Madeley notes that despite the multinationals' power, they remain dependent
on people, especially in rich countries, using their technologies and
buying their products. He highlights numerous means of curbing corporate
power, including specific product codes of conduct (e.g., for infant formula),
and focuses briefly on examples where governments have stood up to multinationals
on specific rules regarding their own resources, including Namibia's fishing
policies and the Philippine government's mining policies. He also encourages
governments to hire ex-corporate employees who know the tricks of the
trade, and to enact national codes of conduct restricting multinationals
from operating in more than one economic sector.
Ultimately, grassroots economic activities are a key factor in resisting
multinational corporate encroachment. Farmers who produce milk to replace
imported brands, consumers in richer countries who buy equitably produced
merchandise, shareholder activism and the development of North-South NGO
ties are all a necessary means of developing resistance to multinational
corporate power.
Madeley is no blind optimist. Conditions are grim and getting worse.
He finishes his balanced, but short treatment of this vast topic by suggesting
that large multinationals are inherently incompatible with just and ecologically
sound societies. Like so many analyses of corporate power, Big Business,
Poor Peoples leaves readers knowing they have a lot of work ahead.
Reclaiming America
by Randy Shaw
Berkeley: University of California Press, 1999
312 pages; $16.95
Randy Shaw takes many of the lessons from his previous book, The Activist's
Handbook, and applies them in Reclaiming America to three progressive
struggles of the 1990s - the campaign against sweatshop labor abuse, the
campaign for tougher air pollution laws and efforts to redirect the federal
budget from Pentagon bloat to social needs.

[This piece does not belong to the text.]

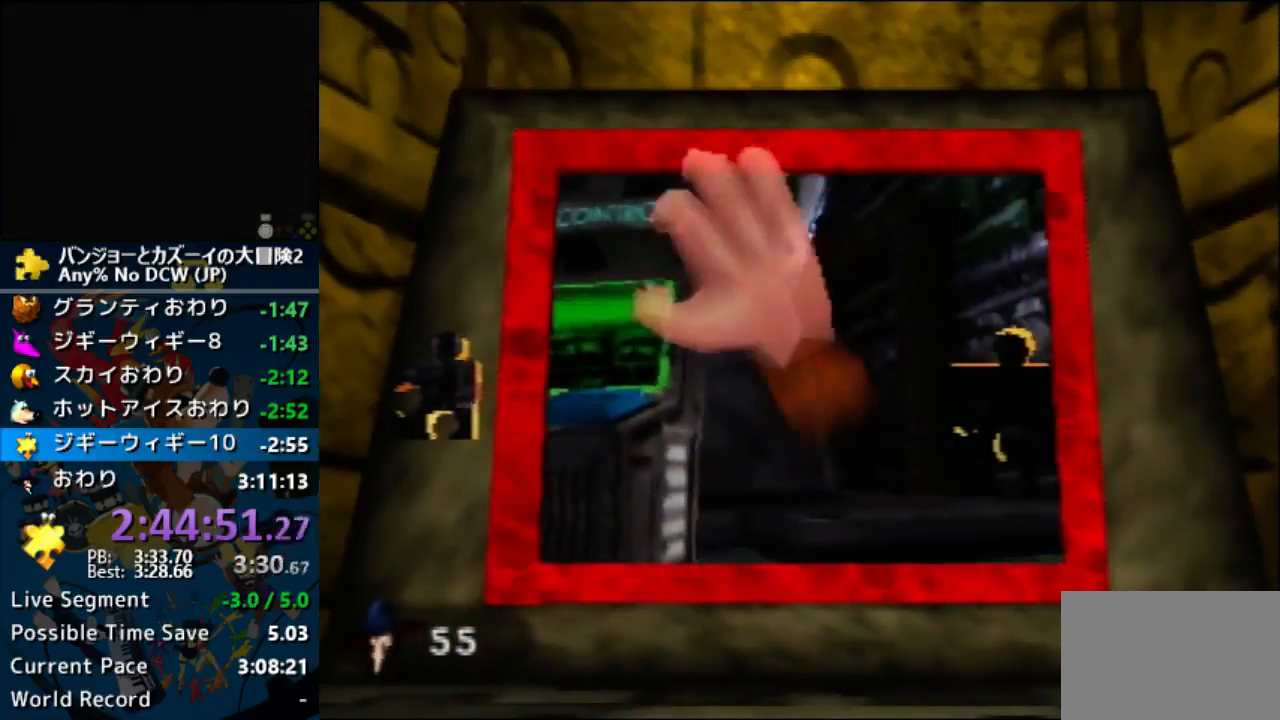
{"buttons": [], "left_stick": "right", "events": [[233, "A", "down"], [233, "left_stick", "center"], [400, "A", "up"], [400, "left_stick", "right"]]}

Shaw's main point is that in an age of corporate globalization, national
and international campaigns must have a strong grassroots base to succeed
against powerful corporate opponents.
Reclaiming America first discusses how a small group of labor rights
activists built a campaign against Nike's use of sweatshop labor. Nike
became a natural target not because it was the first corporation to increase
profits by moving its plants overseas, but because of its vision of a
world where sweatshops are seen as essential components to economic growth.
Nike's heavy investment in promoting its image made it susceptible to
a deft media campaign conducted by a loose coalition of human rights workers,
student groups, religious groups and union activists. Along with domestic
anti-sweatshop campaigns targeted at Jessica McClintock, Inc. and Guess
jeans, anti-Nike activists crystallized opposition to socially irresponsible
economic globalization around an easily understood core idea: a living
wage for all workers.
By creating the infrastructure necessary for connecting locally focused
activists and organizations to the national arena, the Sierra Club and
the Public Interest Research Groups (PIRGs) have also built a model for
national activism that can be applied to other progressive campaigns.
These two groups built field operations in local communities, which allowed
them to mobilize citizens in order to win stronger new Clean Air Act amendments.
Not all campaigns in the 1990s have succeeded in mobilizing a national
movement around issues affecting local groups. The effort to redirect
federal spending from defense spending to social needs has suffered from
the lack of a mobilized grassroots base. Shaw suggests that this is partly
because many community-based organizations (CBOs) have devolved from organizing
to service centers.
An astute chapter on the media looks at contemporary issues such as what
it means to organize in the face of increased fragmentation of consumer
media choices and problems caused when the progressive media is not connected
to the movements they cover.
While acknowledging the value of e-mail as a relatively cheap organizing
tool to build far-flung networks and provide minute-by-minute updates,
Shaw cautions activists about relying too much on the internet.
Overall, Reclaiming America is a rigorous movement analysis for progressive
activists and organizers across the United States.